Boşalma süreci beynin “limbik sistemi” (duygusal merkez) ve omurilik refleksleriyle kontrol edilir. Geç boşalma; uyarılmanın olmasına rağmen boşalmanın gecikmesi ya da hiç gerçekleşmemesi durumu. Beyin bu esnada “haz” komutunu alır ama “boşal” sinyali ya çok zayıf gelir ya da hiç iletilmez. Yani sorun erkekliğin eksikliği değil, nörolojik veya psikolojik bir blokaj.
Antidepresanlar (özellikle SSRI’lar), bazı tansiyon veya prostat ilaçları boşalmayı geciktirir. Performans kaygısı, “kontrolü kaybedersem erken olur” korkusu, geçmişte “kendini tutma” alışkanlığı gibi nedenlerle beyin bir süre sonra “tutmayı” refleks haline getirebilir.

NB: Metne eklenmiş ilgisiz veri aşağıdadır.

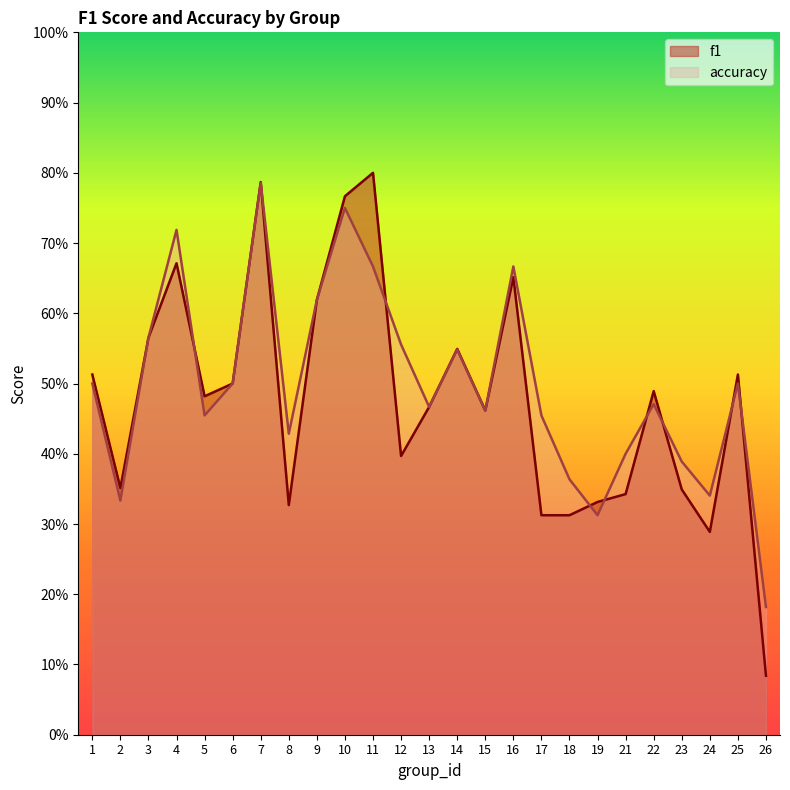

What are all the series names shown in the legend?

f1, accuracy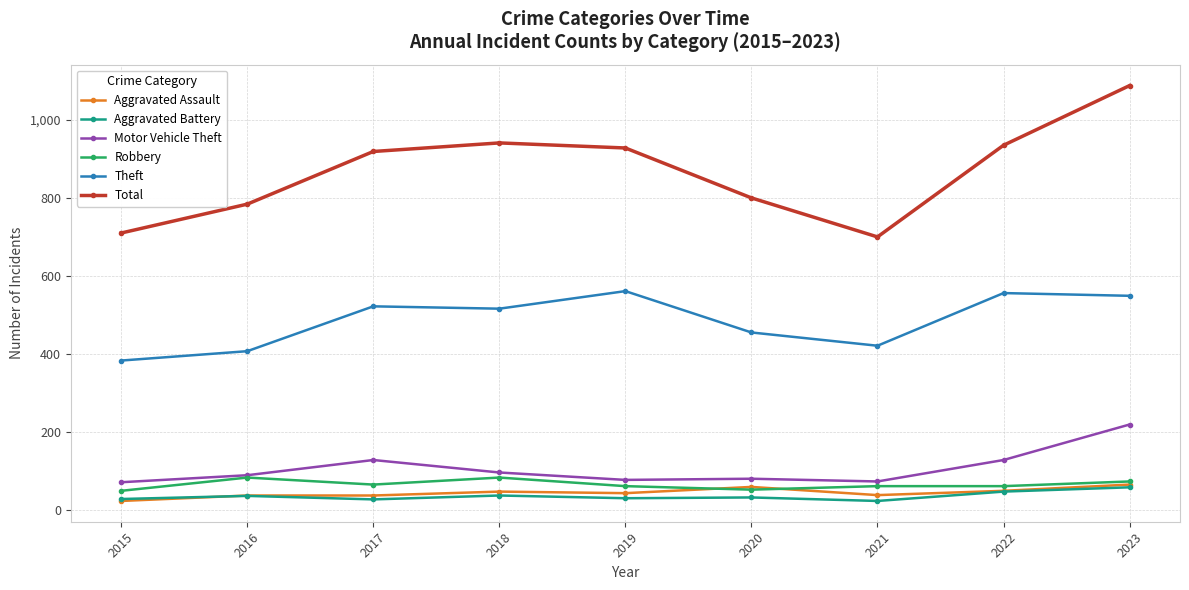

Is the value of Total at 2018 greater than the value of Aggravated Assault at 2021?

Yes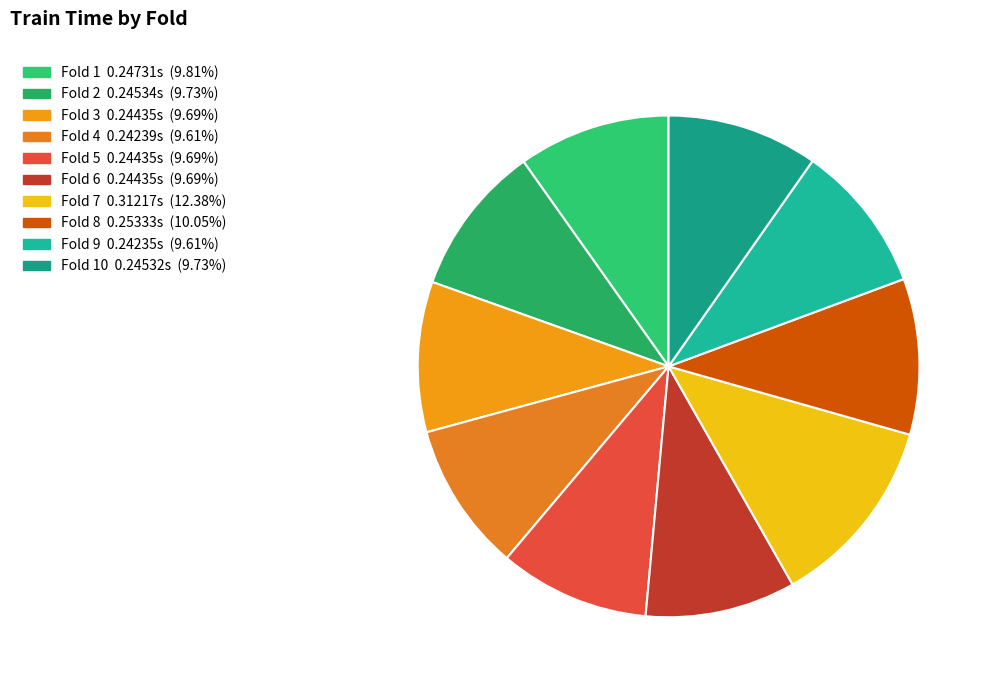

How many slices are in this pie chart?

10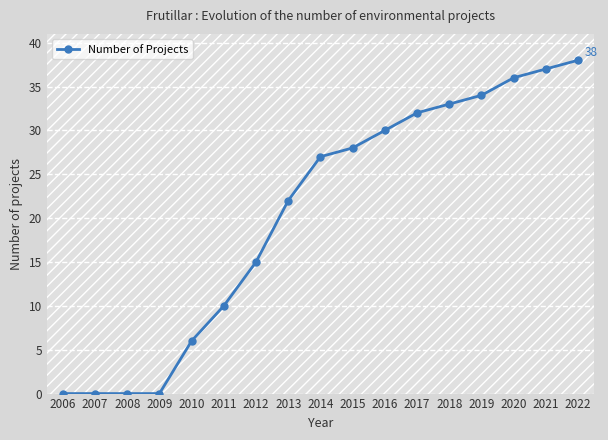

What is the sum of all values?

348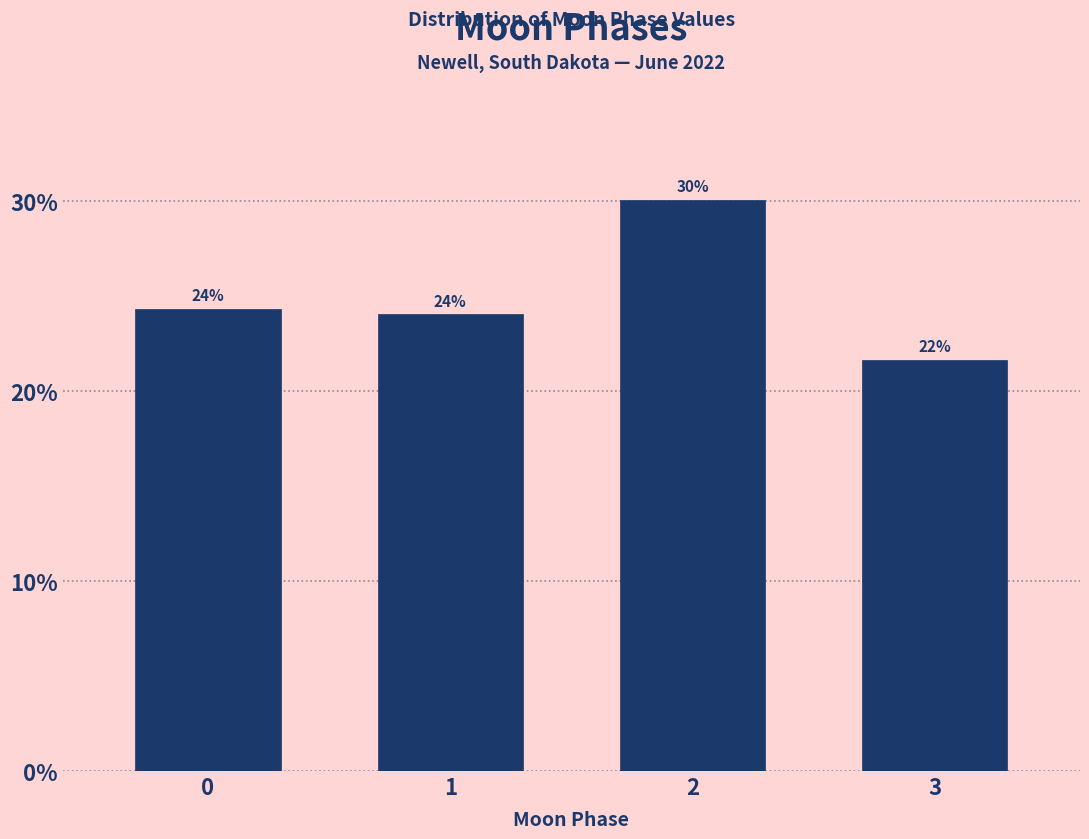

What is the average value?

25.0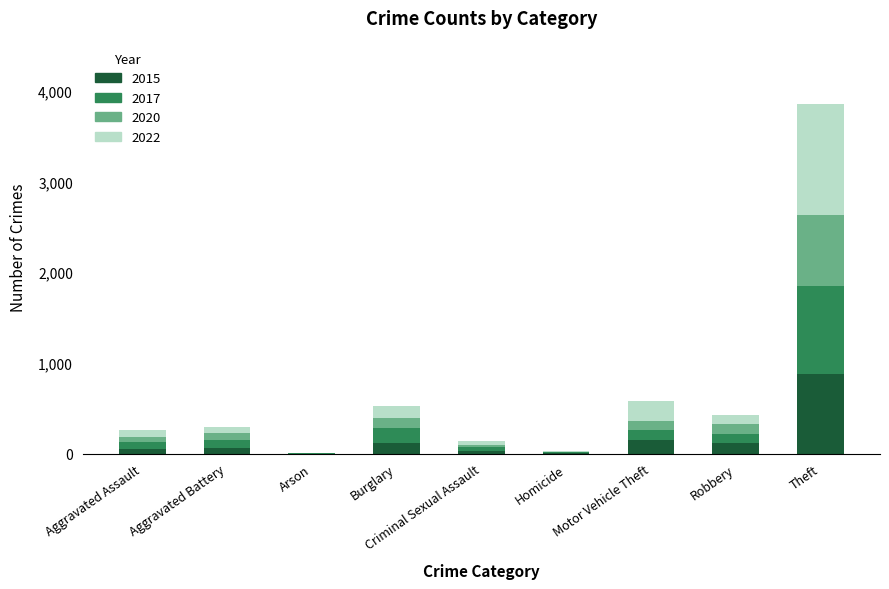

The 2015 series shows 117 at Robbery. True or false?

True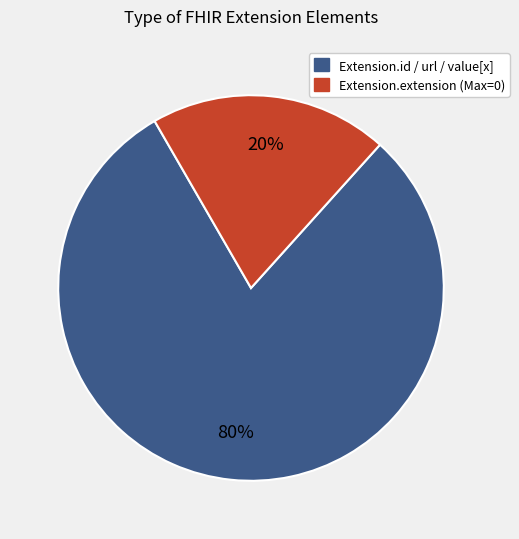

Is there a majority slice in this chart?

Yes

Uzun yıllar boyunca sadece belirli bir pozisyonda, sıkı baskıyla, kısa sürede yapılan mastürbasyonlar da beynin “normal boşalma paternini” bozabilir. Partnerle ilişkide aynı uyarımı bulamayınca gecikme olabilir. Sinir uçlarındaki hassasiyet azalması (yaş, diyabet, sigara, alkol, sinir hasarı gibi sebeplerle) boşalmayı geciktirebilir.
Önce bir üroloji veya cinsel tıp uzmanına git, gerekirse hormon (testosteron, prolaktin), sinir ve ilaç değerlendirmesi yapılır.
Boşalmayı bir “başarı göstergesi” olarak değil, sürecin doğal sonu olarak görmeyi öğrenmelisin. Bazen “kontrol bende olmalı” hissi, boşalmayı imkansız hale getirebilir. Eşin “neden olmuyor” diye düşünürken, sen “yine başaramadım” kaygısına girebilirsin.. Halbuki çözüm çoğu zaman birlikte, sabırla bulunur.
Unutma: Cinsellik bir sınav değil; iki kişinin aynı anda teslim olabildiği bir oyun.
Yüzlerce cinsel yolla bulaşan hastalıktan birini kapmış olabilirim!
Sevgili İrem Hanım,
Ben 29 yaşında, bekar bir kadınım. Yaklaşık üç hafta önce yeni tanıştığım biriyle korunmasız ilişkiye girdim. Şimdi kasıklarımda hafif bir yanma, akıntı ve ara ara kaşıntı hissediyorum. “Google doktor”a sordum, yüzlerce hastalık çıktı — klamidya, mantar, HPV, bel soğukluğu, frengi, hepsi bende var gibi hissediyorum! Ne kadar utanırsam utanayım, bir doktora gitmeli miyim? Yoksa “stres kaynaklıdır” deyip geçsem mi?
Değerli okurum
Cinsel yolla bulaşan hastalıkların en tehlikelisi, çoğu belirti vermeden ilerler. Cinsel tıpta “bulaşma riski yok” diye bir ilişki tanımı yoktur.
Kondomsuz her temas, bir şans oyunu gibi. Kadınlarda vajinal flora (koruyucu bakteriler) oldukça hassas. Korunmasız seks, antibiyotik kullanımı, stres veya partner değişimi bu dengeyi bozar. Ama en tehlikeli olan, belirtisiz geçen enfeksiyonlardır; çünkü fark edilmezler, ama rahim içi hasar, kısırlık veya kronik ağrıya neden olabilirler.
Doktora gitmekten utanma. Kadın doğum uzmanı ya da cinsel tıp uzmanı senin savunma hattın. Kan testi, smear ve vajinal kültür ile tanı konur. Sen tedavi olsan bile partnerin test yaptırmazsa bulaş zinciri devam eder. Cinsellik sağlıkla el ele gittiğinde güzeldir. Ama korunmasız seks, bazen “tutku” değil, “risk” gösterisidir.